Derive the equation of the normal to the parabola $y =x^2-6x+6$ perpendicular to the straight line joining the origin to the vertex of the parabola.
Let us find the slope of the parabola by differentiating both sides of equation $ \frac{dy}{dx} = 2x-6$
Let the vertex of the parabola be P $(x_1 ,y_1)$ slope of the line joining point P and origin is $\frac{y_2-y_1}{x_2-x_1}$ here $ x_2 = y_2 =0$ being origin.
therefore slope is $\frac{y_1}{x_1}$
This slope is perpendicular to the given normal ( whose equation is required)
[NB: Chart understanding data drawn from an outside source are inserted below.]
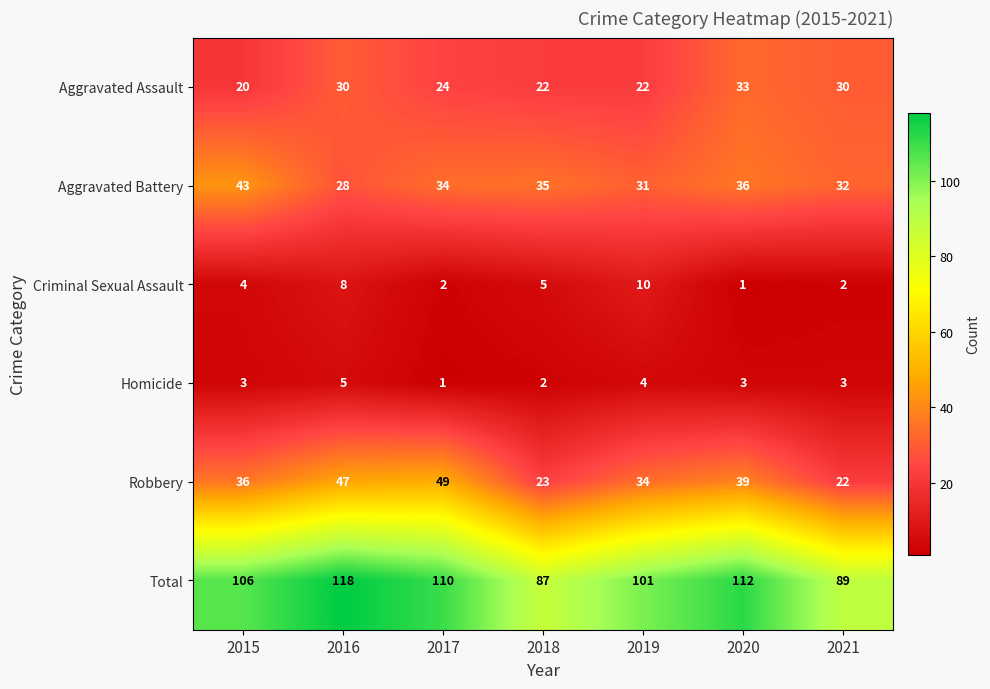

What is the average value of the Total series?

103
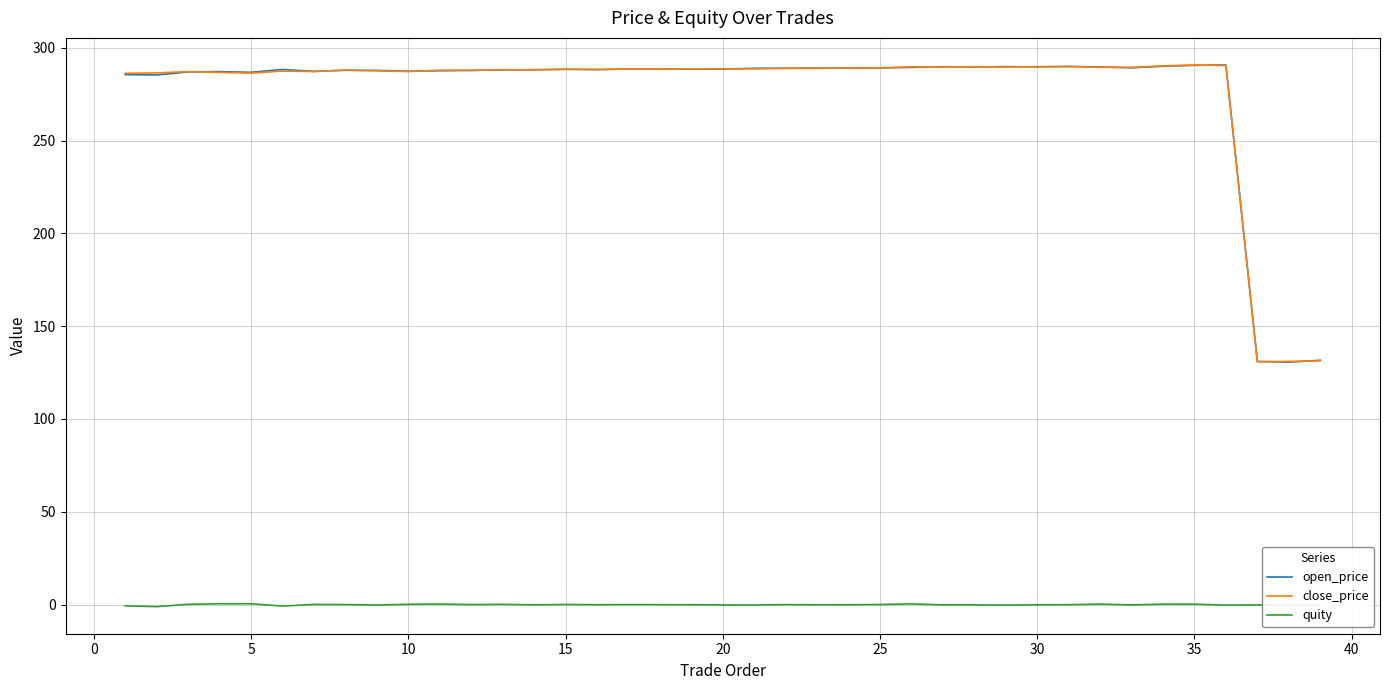

What is the minimum value for open_price?

130.6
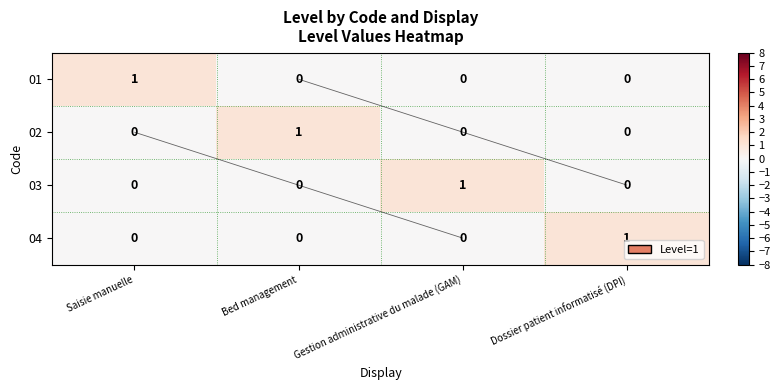

How many categories are shown in the chart?

4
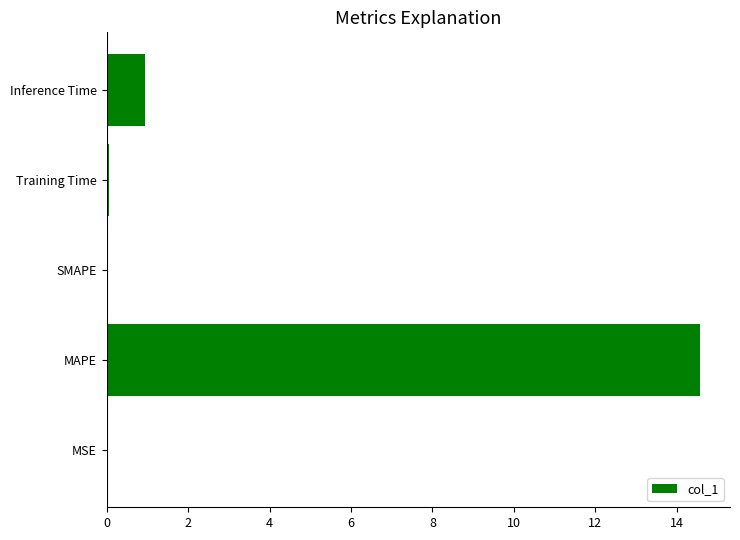

Which label corresponds to the largest value in the chart?

MAPE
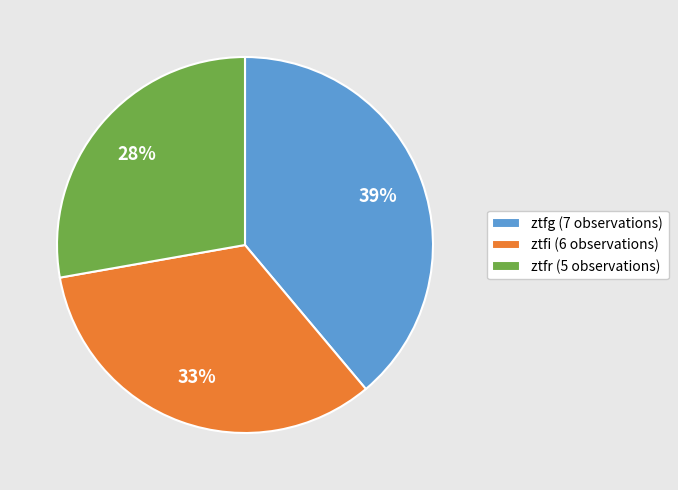

Rank the categories by value from highest to lowest.

ztfg, ztfi, ztfr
Please guide further.. Thanks..
Best Answer
In general, a parabola can be written in the form $$(y - a)= k(x - b)^2$$
where $(a, b)$ is the vertex of the parabola, and $k$ is some non-zero constant.
$$y =x^2-6x+6 \iff (y - 3) = x^2 - 6x + 9 \iff (y + 3) = (x - 3)^2$$
Hence, you have a parabola whose vertex is $(3, -3)$, which opens up.
Can you use what you know now?
Also, if the slope of a tangent line is $m$, then the slope of the line normal to the tangent line is $\frac{-1}{m}$.